Shakespeare: Boy Did He Know Women
This semester I took a class called ‘Acting Shakespeare,’ a class that I was incredibly intimidated by. The thought of memorizing Shakespeare weekly for an entire semester was very daunting, but once the class started I realized that the scariest thing about the class was not memorizing the words or understanding what the heck they meant; the biggest challenge was doing justice to the characters created by William Shakespeare. And I realized that Shakespeare knew women. Really, really knew them.
This was a surprise to me. Through my experience with Shakespeare before the class, I knew that many of his female characters had great lines. But after studying and scanning and getting up and speaking some of those lines, I found myself connecting on a whole new level with the women whose lines I was saying. It was while I was weeping before the class as Hermione, having felt something pull at me in her lines:
How will this grieve you
When you shall come to clearer knowledge that
You thus have publish’d me. Gentle my lord,
You scarce can right me throughly then, to say
You did mistake
that I was really sold on Shakespeare. Really, really sold. This guy has something to say to every situation.
And he understood women. He understood them because he understood humans, probably, but that doesn’t make it any less impressive. Most of his female characters were smart as whips—many smarter than their male love-interests. And because Shakespeare had this understanding of women, he did what he could with them, and then when he needed a little more freedom he put a pair of pants on them and they paraded around the stage speaking as women in disguise.

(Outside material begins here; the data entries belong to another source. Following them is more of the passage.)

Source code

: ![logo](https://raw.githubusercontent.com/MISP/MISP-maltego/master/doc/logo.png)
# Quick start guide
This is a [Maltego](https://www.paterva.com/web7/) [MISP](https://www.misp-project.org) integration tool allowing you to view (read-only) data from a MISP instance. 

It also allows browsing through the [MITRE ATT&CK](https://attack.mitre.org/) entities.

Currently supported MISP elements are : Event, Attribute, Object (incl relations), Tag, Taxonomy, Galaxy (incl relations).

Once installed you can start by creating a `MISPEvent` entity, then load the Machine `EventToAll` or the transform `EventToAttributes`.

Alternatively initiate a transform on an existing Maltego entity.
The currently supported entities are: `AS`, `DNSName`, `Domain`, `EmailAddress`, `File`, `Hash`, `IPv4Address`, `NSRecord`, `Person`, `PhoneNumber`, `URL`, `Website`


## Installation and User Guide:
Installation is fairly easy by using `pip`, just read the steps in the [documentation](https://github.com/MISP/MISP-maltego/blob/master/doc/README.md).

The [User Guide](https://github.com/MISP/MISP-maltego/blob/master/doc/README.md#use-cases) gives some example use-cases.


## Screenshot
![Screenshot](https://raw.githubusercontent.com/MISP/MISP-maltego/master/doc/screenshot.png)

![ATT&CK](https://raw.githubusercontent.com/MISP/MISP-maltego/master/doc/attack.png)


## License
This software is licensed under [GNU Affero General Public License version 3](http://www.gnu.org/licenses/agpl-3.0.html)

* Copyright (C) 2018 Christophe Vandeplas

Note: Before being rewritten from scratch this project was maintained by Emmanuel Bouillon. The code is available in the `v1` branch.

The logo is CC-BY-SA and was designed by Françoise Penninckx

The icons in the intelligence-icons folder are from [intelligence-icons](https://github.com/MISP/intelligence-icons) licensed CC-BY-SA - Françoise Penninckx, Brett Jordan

It’s their wit that makes them impressive, but it’s their struggles and their hearts that make them unforgettable. Shakespeare’s characters are so much more than the intellectual, hard-to-understand thees and thous people commonly think of. Even Juliet, the archetypal girlish lover is so much more than her swooning stigma. How beautiful are her words—spoken from an incredibly agile mind—when she says to Romeo,
They are but beggars that can count their worth
But my true love is grown to such excess
I cannot sum up sum of half my wealth.
I guess it’s that blend of strength and beauty that made me first fall in love with Shakespeare’s women, but there’s more. The situations he puts his characters in are so insightful. How did he know to write about Phoebe from As You Like It, and the more likable Olivia from Twelfth Night who are both proud and bored—how did he know that what they really want is just to be seen for who they truly are? Play Olivia as a woman who is beautiful and just wants to be praised, and she’s flat. Play her as a woman who is beautiful and has known only praise, and then is faced with a man who tells her that he’s not in love with her and calls her out for her pride—play her as that startled, intrigued woman and she breathes with life. Even if it means being told to their faces that they are “too proud,” women want to be seen. Shakespeare knew that.
How did he know to write about Helena, the lover from A Midsummer Night’s Dream who is beautiful, and smart, and in love with a man who doesn’t love her? How did he know to give her a part where she knows she’s too good to be chasing after Demetrius, and yet does it anyway? How did he know to write about Rosalind, the brilliant leading lady of As You Like It who gets in over her head and then tortures the man she loves with her playmaking because she’s dressed as a man and can’t stand the pain their interactions cause? How did Shakespeare know that it never works out well to pretend to be something you’re not, and how did he bring his female leads to that beautiful conclusion in so many of his plays?
There is poetry in Shakespeare’s plays, along with the wit. But it’s not the beauty of the words that makes Shakespeare’s work enduring. It’s the fact that he knew humans. He knew what they needed, and how they acted, and what they said and what they should have said. I’m convinced that my acting teacher is right—Shakespeare is not for English majors. It’s for actors. His work is worth reading and studying, but it was meant first to be seen on a stage. Of course an actor has to do the work of scanning and looking up words and figuring out what she’s saying. But if an actor truly knows her character, I’m convinced that Shakespeare’s plays will make more sense to the audience just by hearing her speak than if the audience spent hours studying the meaning of the text.
I worked a lot on Hermione, the wronged queen from The Winter’s Tale. After reading the play, I still don’t know why she comes back to life, and whether there is some deeper meaning in the text. But from working on her as an actor, I have learned about her forgiveness, and her grief, and her constant dignity. Those things—and the things that I still can’t articulate about her but can feel within me—are the things I think Shakespeare meant us to remember about her. Those are the things that made him a brilliant playwright, and a frighteningly accurate observer of human behavior.
So go watch some Shakespeare. Better yet, pull out a play, do the work of understanding the text, and then speak it out loud. Embody it. Figure out why the lines that are supposed to be iambic pentameter have an extra couple syllables. Shakespeare didn’t just make mistakes—he always had a reason. His women—and his men too—can tell you something about those reasons.